Five years ago, Estelle Winicki, then 70, was living in Boulder, Colorado. “I wasn’t sure what I was going to do with the rest of my life,” she recalls. Her three children were grown and scattered around the country, her 10 grandchildren busy with their own lives.

She knew two things: that she wanted to be around people and that her housing couldn’t be costly. Winicki, who is divorced, scouted senior living facilities and high-rise apartments. She quickly figured out that she didn’t want “to live among all old people,” as she puts it.

Today, Winicki’s new home is a one-bedroom, affordable housing rental at Bridge Meadows in Portland, Oregon. Just 20 minutes from her son, the intergenerational community was built in 2011 to lovingly support children who have come out of the state foster care system and their foster and adoptive parents.

Bridge Meadows is part of a growing and increasingly popular type of housing: communities with a social purpose that benefit all ages and bring together vulnerable populations, families, and older adults.

At a time when older adults often experience loss and feel lonely and socially isolated–with families scattered around the country–intergenerational living has many advantages.

It provides a sense of belonging and security for all, leveraging the strengths, talents and time of older people and offering them a built-in community. The arrangement provides stability and love for kids, and support for their parents.

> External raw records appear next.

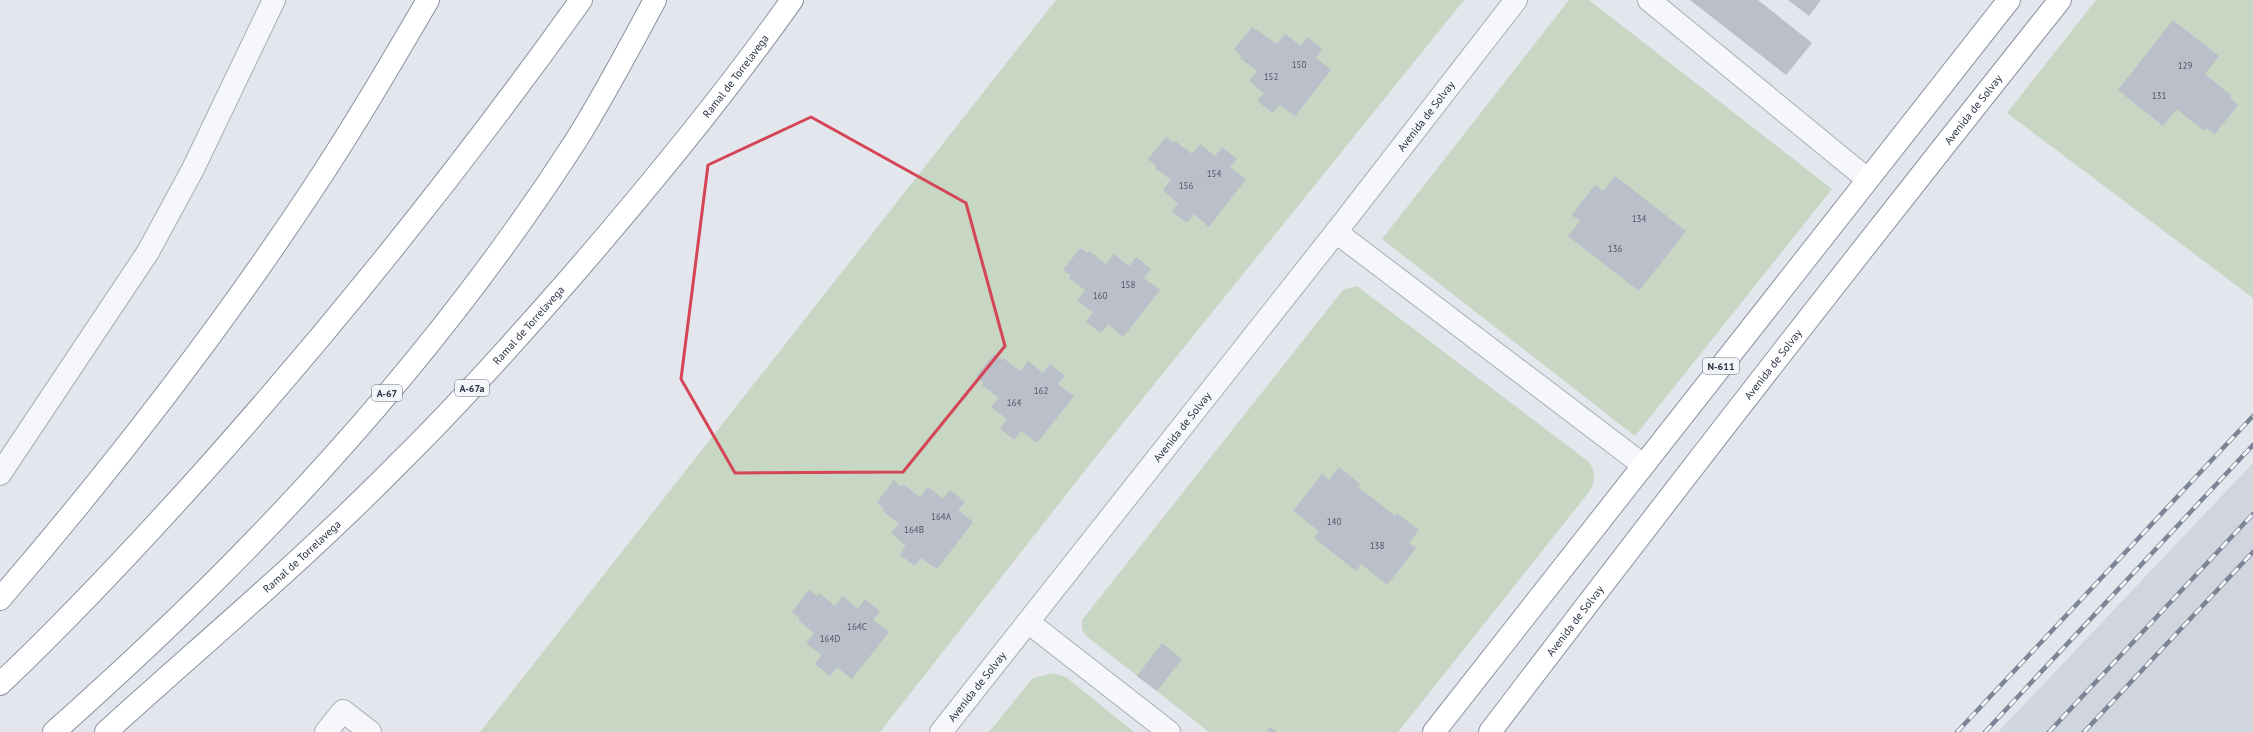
<svg xmlns="http://www.w3.org/2000/svg" width="2253" height="732" font-family="'PT Sans',sans-serif">
  <rect width="100%" height="100%" fill="#e3e6ec"/>
  <path fill="#d1d5de" d="M2253 463V732H1998Z"/>
  <g fill="#c8d6c4">
    <path d="M1056 0H1464L1098 454 880 732H480Z"/>
    <path d="M1569 0H1589L1832 189 1635 436 1382 239Z"/>
    <path d="M2096 0H2253V298L2007 113Z"/>
    <path d="M1357 286 1589 462C1597 473 1595 481 1589 492L1398 732H1209L1085 635 1082 629V620L1343 290Z"/>
    <path d="M1053 673 1066 677 1134 732H989L1033 678Z"/>
  </g>
  <g fill="#babfca">
    <path d="M1690 0H1758L1812 43 1786 75Z"/>
    <path d="M1788 0H1821L1809 16Z"/>
    <path d="M2173 20 2219 56 2205 74 2232 96 2230 98 2238 105 2215 134 2206 128 2204 131 2177 109 2163 126 2118 90Z"/>
    <path d="M1252 27 1277 44 1285 34 1301 46 1307 37 1322 49 1316 58 1331 70 1295 116 1279 105 1273 113 1257 101 1264 93 1249 81 1257 71 1240 58 1242 56 1234 49Z"/>
    <path d="M1166 137 1174 143 1175 141 1192 154 1200 144 1215 156 1222 147 1237 159 1230 167 1246 179 1209 227 1194 214 1187 223 1172 212 1178 203 1163 190 1171 180 1155 168 1156 165 1148 159Z"/>
    <path d="M1615 176 1686 231 1639 291 1568 236 1580 221 1572 215 1595 185 1603 191Z"/>
    <path d="M1080 248 1088 253 1089 251 1106 264 1114 254 1129 266 1136 257 1151 269 1144 278 1160 290 1123 337 1108 324 1101 333 1086 322 1093 312 1077 301 1085 290 1069 278 1071 275 1063 270Z"/>
    <path d="M994 354 1002 360 1003 358 1020 371 1028 361 1043 373 1050 364 1065 376 1058 384 1074 396 1037 443 1021 431 1014 440 1000 428 1007 419 991 407 999 398 982 385 984 383 976 376Z"/>
    <path d="M1339 467 1360 484 1358 487 1395 516 1397 513 1419 530 1409 543 1416 548 1387 585 1361 564 1356 571 1314 538 1319 531 1293 511 1322 474 1329 480Z"/>
    <path d="M894 480 901 487 903 484 920 497 928 487 943 499 950 490 965 502 958 510 973 522 937 569 921 558 915 566 900 555 906 546 891 533 899 524 883 511 884 509 877 502Z"/>
    <path d="M809 590 817 596 819 593 835 606 843 596 858 609 865 599 880 611 873 620 889 632 852 679 837 667 830 676 815 664 822 655 806 643 814 633 798 620 800 618 792 612Z"/>
    <path d="M1162 643 1182 659 1157 691 1137 676Z"/>
    <path d="M1270 727 1277 732H1266Z"/>
  </g>
  <g fill="none" stroke-linecap="round" stroke-linejoin="round">
    <defs>
      <g id="street">
        <path d="M1649 0 1867 179"/>
        <path d="M1336 232 1643 465"/>
        <path d="M0 474 148 252 193 169 274 0"/>
        <path d="M1028 622 1169 732"/>
        <path d="M326 732 343 711 370 732"/>
        <path id="s1" d="M941 732 1336 232 1516 0"/>
      </g>
      <g id="highway">
        <path d="M0 599C111 470 216 335 310 193 352 130 390 65 428 0"/>
        <path d="M0 684C70 618 136 547 200 476 336 324 463 165 581 0"/>
        <path d="M54 732C110 682 165 631 218 578 351 445 473 300 575 142 604 96 629 48 655 0"/>
        <path id="s2" d="M106 732C204 643 307 557 400 462 460 403 516 340 572 276 649 187 724 96 792 0"/>
        <path d="M1434 732 2009 0"/>
        <path id="s3" d="M1490 732C1677 486 1867 242 2060 0"/>
      </g>
    </defs>
    <use href="#street" stroke="#a8adb7" stroke-width="24"/>
    <use href="#highway" stroke="#8a93a3" stroke-width="24"/>
    <use href="#street" stroke="#f6f7fa" stroke-width="22"/>
    <use href="#highway" stroke="#fff" stroke-width="22"/>
    <defs>
      <g id="rail">
        <path d="M1957 732 2253 416"/>
        <path d="M1985 732 2253 445"/>
        <path d="M2049 732 2253 514"/>
        <path d="M2084 732 2253 552"/>
      </g>
    </defs>
    <use href="#rail" stroke="#7c8596" stroke-width="4.5"/>
    <use href="#rail" stroke="#f3f5f9" stroke-width="3" stroke-dasharray="9" stroke-linecap="butt"/>
  </g>
  <path fill="none" stroke="#d44556" stroke-width="3" stroke-linejoin="round" d="M811 117 966 203 1005 346 903 472 735 473 681 379 708 165Z"/>
  <g text-anchor="middle" dominant-baseline="central" stroke-width="3" stroke-linejoin="round" paint-order="stroke">
    <g font-size="9" fill="#4e5666">
      <text x="1299" y="64">150</text>
      <text x="2185" y="65">129</text>
      <text x="1271" y="76">152</text>
      <text x="2159" y="95">131</text>
      <text x="1214" y="173">154</text>
      <text x="1186" y="185">156</text>
      <text x="1639" y="218">134</text>
      <text x="1615" y="248">136</text>
      <text x="1128" y="284">158</text>
      <text x="1100" y="295">160</text>
      <text x="1041" y="390">162</text>
      <text x="1014" y="402">164</text>
      <text x="941" y="516">164A</text>
      <text x="1334" y="521">140</text>
      <text x="914" y="529">164B</text>
      <text x="1377" y="545">138</text>
      <text x="857" y="626">164C</text>
      <text x="830" y="638">164D</text>
    </g>
    <g fill="#f3f5f9" stroke="#666d7b" stroke-width="1">
      <rect x="1703" y="358" width="36" height="16" rx="3"/>
      <rect x="455" y="380" width="34" height="16" rx="3"/>
      <rect x="372" y="385" width="30" height="16" rx="3"/>
    </g>
    <g font-size="10" font-weight="bold" fill="#2a3345">
      <text x="1721" y="366">N-611</text>
      <text x="472" y="388">A-67a</text>
      <text x="387" y="393">A-67</text>
    </g>
    <g font-size="11" fill="#2a3345" stroke="#f3f5f9">
      <text stroke="none"><textPath href="#s2" startOffset="911">Ramal de Torrelavega</textPath></text>
      <text stroke="none"><textPath href="#s3" startOffset="788">Avenida de Solvay</textPath></text>
      <text stroke="none"><textPath href="#s1" startOffset="784">Avenida de Solvay</textPath></text>
      <text stroke="none"><textPath href="#s2" startOffset="587">Ramal de Torrelavega</textPath></text>
      <text stroke="none"><textPath href="#s3" startOffset="464">Avenida de Solvay</textPath></text>
      <text stroke="none"><textPath href="#s1" startOffset="389">Avenida de Solvay</textPath></text>
      <text stroke="none"><textPath href="#s2" startOffset="263">Ramal de Torrelavega</textPath></text>
      <text stroke="none"><textPath href="#s3" startOffset="140">Avenida de Solvay</textPath></text>
      <text stroke="none"><textPath href="#s1" startOffset="58">Avenida de Solvay</textPath></text>
    </g>
  </g>
</svg>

Communities With a Social Purpose

Bridge Meadow’s model is so successful that a second location opened in 2017 in Beaverton, Oregon. Other socially conscious, intergenerational communities for former foster care kids and young adults include Hope Meadows in Rantoul, Illinois, and New Life Village in Tampa, Florida. Typically, seniors are expected to volunteer six hours a week; often it is many more.

Twice a week Winicki walks a few yards from her rental at Bridge Meadows to a neighbor’s to give the children breakfast and take them to the bus stop so their mother can get to work early. She helps another boy with his homework, and has taught kids how to swim at a nearby pool.

“I’m more than just homework or babysitting,” she says. The kids take walks with her and her small dog Mimi. She has worked hard to build up trust with the young families. More than anything, “it gives us elders a sense of purpose,” Winicki says. “I am very active but as you get older, you become invisible. At Bridge Meadows, my voice is heard and the kids and parents really respect us.”

Lynne Knudsen, 85, lives at the Treehouse Community. Two years ago, she noticed that Stephanie Wright, now 23, who has Down Syndrome, had an ear for music. Knudsen offered to give Wright weekly piano lessons.

Teaching Life Skills

At Treehouse, there are 48 affordable housing, one-bedroom cottages for seniors (the oldest who is 89) interspersed with twelve family homes that form a circle on the property.

Anchoring the site is a community center with a large kitchen and space for central gatherings, communal meals from time to time, and offices for a full-time social worker and staff. After school, that massive room turns into a homework center staffed with students from nearby colleges and older residents.

If a child needs help with a college application or a resume, let’s say, or prepping for an interview, adults from the community or volunteer students are there to pitch in. Part of their goal is to steep resident youngsters in solid life skills, including business and entrepreneurship. So, every other month, middle, high school and college age students from Treehouse host an event dubbed “Treecat.” It offers live music—a Grammy nominated singer has performed there–and a five-course, gourmet, plated meal.

Holly Handfield, 68, a resident and talented cook, helps the kids prepare the dinner. That includes budgeting for food, grocery shopping, menu planning and serving. The kids also collect money for admissions. They learn marketing and public relations skills (how to write a press release and promote the event on social media) often from outside professionals, ranging from a local newspaper editor to an accountant.

Other Kinds of Communities

There are variations on the foster care theme. For instance, Bastion, in New Orleans, opened its 5.5 acre, new affordable housing neighborhood (Phase I) in 2017 for wounded, ill or psychologically injured veterans. It was conceived and created by Dylan Tete, a West Point graduate who returned from the Iraq War with PTSD.

On the property is a wellness center, common areas, and professionals who provide social and clinical services, as well as programming, for 73 residents; half are older adults, former military veterans and civilians. Phase II is in development. There is a robust waiting list for both.

In the planning stages are two other communities to help support young adults with autism and other developmental disabilities. BUILDING OHANA will be in Spokane, Washington and another, initiated by the Howard County Autism Society, in Maryland.

As these housing models gain exposure, it is likely there will be children with other social challenges to rally around. Might it be mental health? Homelessness? Children born to opioid-addicted mothers?

While the specific issues are unclear, there is no doubt that having all ages live together to support, and care for, one another—and help change the course of lives—is a home run.